Re: Subject: Re: 32'nd bit & UTF-8

From: Peter Kirk (peterkirk@qaya.org)
Date: Wed Jan 19 2005 - 19:13:28 CST

  • Next message: Peter Constable: "RE: Subject: Re: 32'nd bit & UTF-8"

    On 19/01/2005 23:51, Hans Aberg wrote:

    > ...
    >
    >Well, isn't that a problem for MS then? BOM's screw up the UNIX platforms,
    >so it is not going to honored there anyway.
    >
    >

    I don't usually leap to the defence of Microsoft, but I don't see why
    you are insisting here, and repeating yourself in other messages, that
    this is Microsoft's problem and not Unix's.

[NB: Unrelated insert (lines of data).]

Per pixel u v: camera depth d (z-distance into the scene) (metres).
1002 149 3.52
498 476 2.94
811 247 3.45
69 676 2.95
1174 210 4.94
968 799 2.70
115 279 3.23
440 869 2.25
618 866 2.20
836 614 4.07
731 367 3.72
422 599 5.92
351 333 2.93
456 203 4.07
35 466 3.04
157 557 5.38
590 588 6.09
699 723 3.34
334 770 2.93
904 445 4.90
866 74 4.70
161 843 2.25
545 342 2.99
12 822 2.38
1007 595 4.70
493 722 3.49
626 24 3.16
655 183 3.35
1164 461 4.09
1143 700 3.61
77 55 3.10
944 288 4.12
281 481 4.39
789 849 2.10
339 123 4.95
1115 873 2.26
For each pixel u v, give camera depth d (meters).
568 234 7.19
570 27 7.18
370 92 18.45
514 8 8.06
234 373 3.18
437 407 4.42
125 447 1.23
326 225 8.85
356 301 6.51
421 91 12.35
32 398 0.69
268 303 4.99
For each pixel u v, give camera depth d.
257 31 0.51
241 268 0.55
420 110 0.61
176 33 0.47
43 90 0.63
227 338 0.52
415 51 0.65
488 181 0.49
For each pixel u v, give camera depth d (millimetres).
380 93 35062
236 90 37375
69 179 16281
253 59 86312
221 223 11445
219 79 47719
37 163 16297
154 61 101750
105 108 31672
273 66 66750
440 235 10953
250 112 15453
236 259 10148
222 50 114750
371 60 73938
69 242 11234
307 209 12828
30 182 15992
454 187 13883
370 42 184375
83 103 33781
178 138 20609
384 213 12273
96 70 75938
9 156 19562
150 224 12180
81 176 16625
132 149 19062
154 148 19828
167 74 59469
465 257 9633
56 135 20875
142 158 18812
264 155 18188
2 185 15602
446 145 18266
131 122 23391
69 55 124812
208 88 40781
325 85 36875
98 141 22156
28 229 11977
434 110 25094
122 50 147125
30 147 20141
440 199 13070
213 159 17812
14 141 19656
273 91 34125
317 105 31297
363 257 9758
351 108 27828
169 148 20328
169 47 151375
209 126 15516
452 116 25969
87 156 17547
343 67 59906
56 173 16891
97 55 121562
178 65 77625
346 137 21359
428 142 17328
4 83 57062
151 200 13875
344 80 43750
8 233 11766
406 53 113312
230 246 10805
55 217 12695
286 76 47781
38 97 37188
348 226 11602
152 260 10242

True, use of a BOM with
    UTF-8 is not generally recommended, but it is permitted to disambiguate
    an unmarked character set, which is precisely how Microsoft is using it.
    See the following from the Unicode standard section 15.9, p.401:

    > Although there are never any questions of byte order with UTF-8 text,
    > this sequence [the BOM in UTF-8] can serve as signature for UTF-8
    > encoded text where the character set is unmarked.

    The implication of this is that the BOM signature at the beginning of a
    UTF-8 text stream must be interpreted as a BOM, rather than as the
    character U+FEFF, whenever the stream is not explicitly marked as UTF-8.
    And this of course includes plain text files which may have been
    generated by Notepad or a similar program.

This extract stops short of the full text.